Ne hesabını veremeyeceğim bir günüm oldu ne de vicdanımı lekeleyen bir geçmişim. Ne hissettiysem onu söyledim , onu yaşadım. Yaşadığım bir tek andan bile pişmanlık duymadım. Asla keşkelerim olmadı. Hiçbir zaman kendimle vicdan mahkemesi yapmak zorunda kalmadım. Karşıma bazen gerçek yüzler , bazen sahteler çıktı ama olsun ben yine sadece hislerimle yaşadım. Asla sevmediğim birine seni seviyorum demedim , ya da asla birini severken karşılığını beklemedim. Dostluğuma değer biçmedim , sevgime ise hiçbir zaman sınır çizmedim. Sevdiysem sonuna kadar gittim,bitirdiysem öldürse de hasreti geriye dönmedim. Bazen çok kırıldım , bazen belki de kırdım. Ama hata insana mahsustur dedim. Affettim , af diledim. Kimileri birden fazla kırdılar kalbimi ama ben onları yinede affettim. Onlar belki beni saflıkla yargıladılar. Belki de içten içe sinsice güldüler. Ama asıl unuttukları şuydu; Ben aldanmadım. Aldanan her zaman kendileri oldular ama bunu anlayamadılar. Bir insan kaybının ne olduğunu bilemedikleri için. Kaybetmek onlar için bir alışkanlık haline geldiği için. Oysa ben hiç insan kaybetmedim. Sadece zamanı geldiğinde vazgeçmeyi bildim...

Son



Issız bir parkta sallanırken insan, gökyüzüne dokunacağını düşünür bazen. Sonsuz mavinin derinliklerinde kaybolup gideceğini hayal eder.
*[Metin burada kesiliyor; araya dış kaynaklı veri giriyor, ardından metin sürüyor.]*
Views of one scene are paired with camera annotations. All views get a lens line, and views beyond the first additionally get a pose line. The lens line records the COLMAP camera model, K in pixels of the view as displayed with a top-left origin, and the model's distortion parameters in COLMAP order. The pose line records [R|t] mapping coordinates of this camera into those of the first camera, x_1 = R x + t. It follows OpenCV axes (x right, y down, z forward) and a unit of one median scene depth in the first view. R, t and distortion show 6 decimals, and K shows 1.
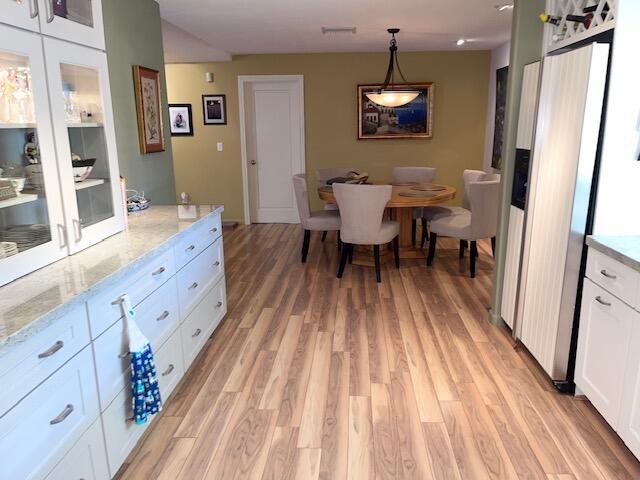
lens RADIAL K [[492.7, 0, 325.9], [0, 492.7, 239.5], [0, 0, 1]] dist [0.039841, -0.041300]
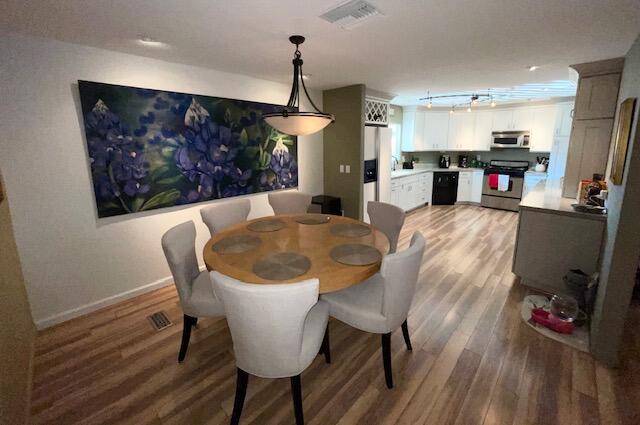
lens RADIAL K [[263.0, 0, 323.4], [0, 263.0, 186.2], [0, 0, 1]] dist [0.001630, -0.000277]
pose [[-0.768065, -0.091044, 0.633867, -0.325970], [0.158780, 0.931856, 0.326242, -0.605209], [-0.620375, 0.351220, -0.701270, 2.431266]]
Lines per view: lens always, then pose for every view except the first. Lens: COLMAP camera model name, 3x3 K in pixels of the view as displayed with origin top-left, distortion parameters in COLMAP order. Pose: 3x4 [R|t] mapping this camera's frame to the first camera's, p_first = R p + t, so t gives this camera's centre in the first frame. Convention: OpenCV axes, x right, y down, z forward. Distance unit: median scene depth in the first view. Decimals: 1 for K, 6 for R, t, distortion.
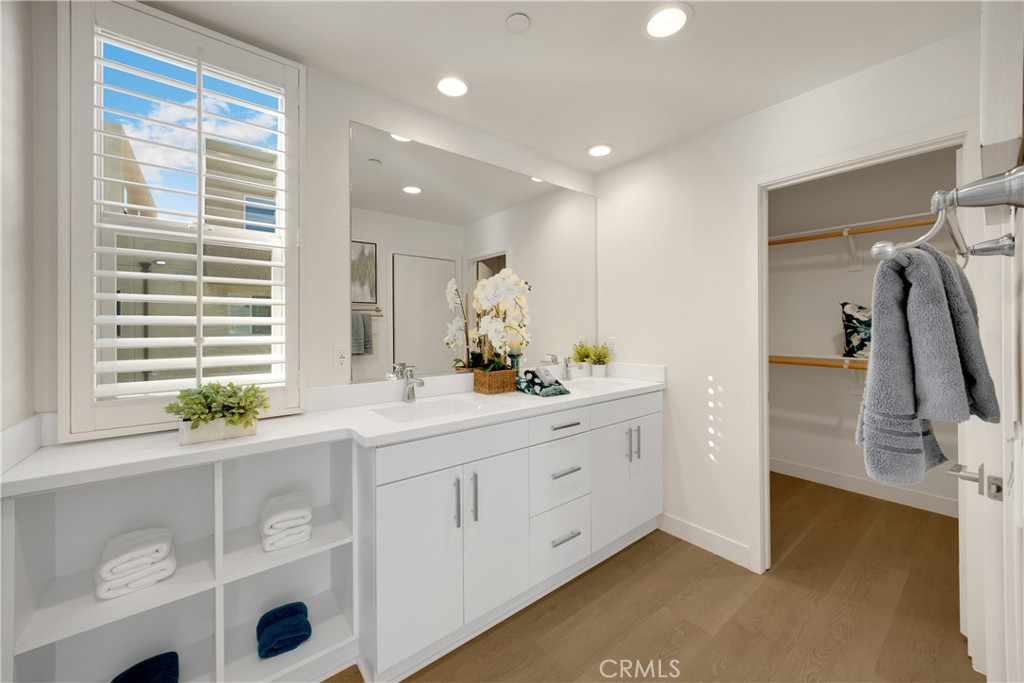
lens RADIAL K [[399.3, 0, 523.5], [0, 399.3, 327.4], [0, 0, 1]] dist [0.002423, 0.000663]
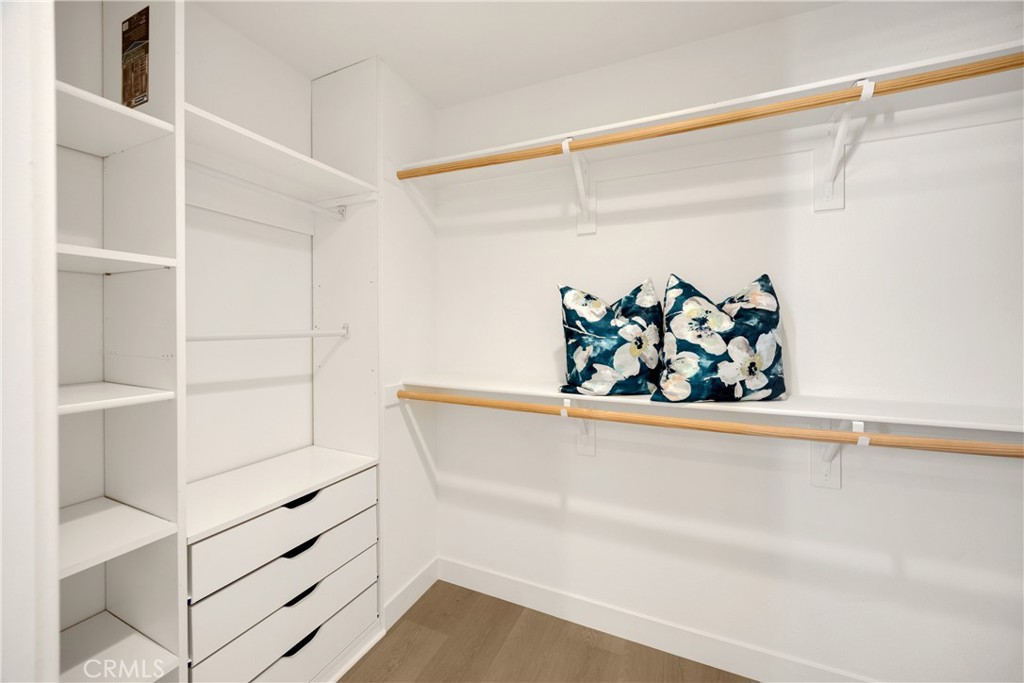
lens RADIAL K [[399.3, 0, 512.9], [0, 399.3, 338.1], [0, 0, 1]] dist [0.002423, 0.000663]
pose [[0.898969, -0.005333, 0.437980, 0.523689], [-0.002615, 0.999843, 0.017542, -0.005003], [-0.438005, -0.016915, 0.898813, 0.573932]]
Düşler kurar mutluluğa dair. İçinden şarkılar söyler biraz hüzünlü biraz melankolik, biraz da aşk kokan.
 Hızlanır git gide sallanışlar.Düşündükçe hızlanır, hızlandıkça düşünür.. Sonra birden ya kopar ipleri salıncağın tüm düşler suratına yapışır, insanın ya da duru salıncak, düşlerde durur.
Mavilikler siyah olur ansızın. Mutluluk hüzünler acı şarkılar birer feryat olur. Duyan olmaz. Salıncağın ardında kimse kalmamıştır. Sallayan ve o an, karanlık çöker başta parka.. Sonra tüm şehre. Ve sen siyah görürüsün her şeyi.
Konuşmak istersin konuşamasın. Konuşursun anlayan olmaz. Ve yine susarsın. Gidersin karanlıklar içine ve ağlarsın. Sonra herkesten gizli herkes toplanır başına. Gözlerinde alaycı gülümsemeler. Nefret edersin insanlardan. Kaçarsın bilmediğin bir yere. Yerde gözünden akan yaşların izleri.
Basmadan üzerine koşarsın koşarsın.  Bir uçurum çıkar karşına. Durup kalırsın bir süre. Sonra bakarsın ardına. Herkes ardında. Atla atla diye tempo tutarken görürsün dostlarını ve gülümsersin, son bir defa. Bırakırsın kendini boşluğa. Rüzgarda savrulur sallanırsın. Salıncakta olmasan da son sallanıştır bu.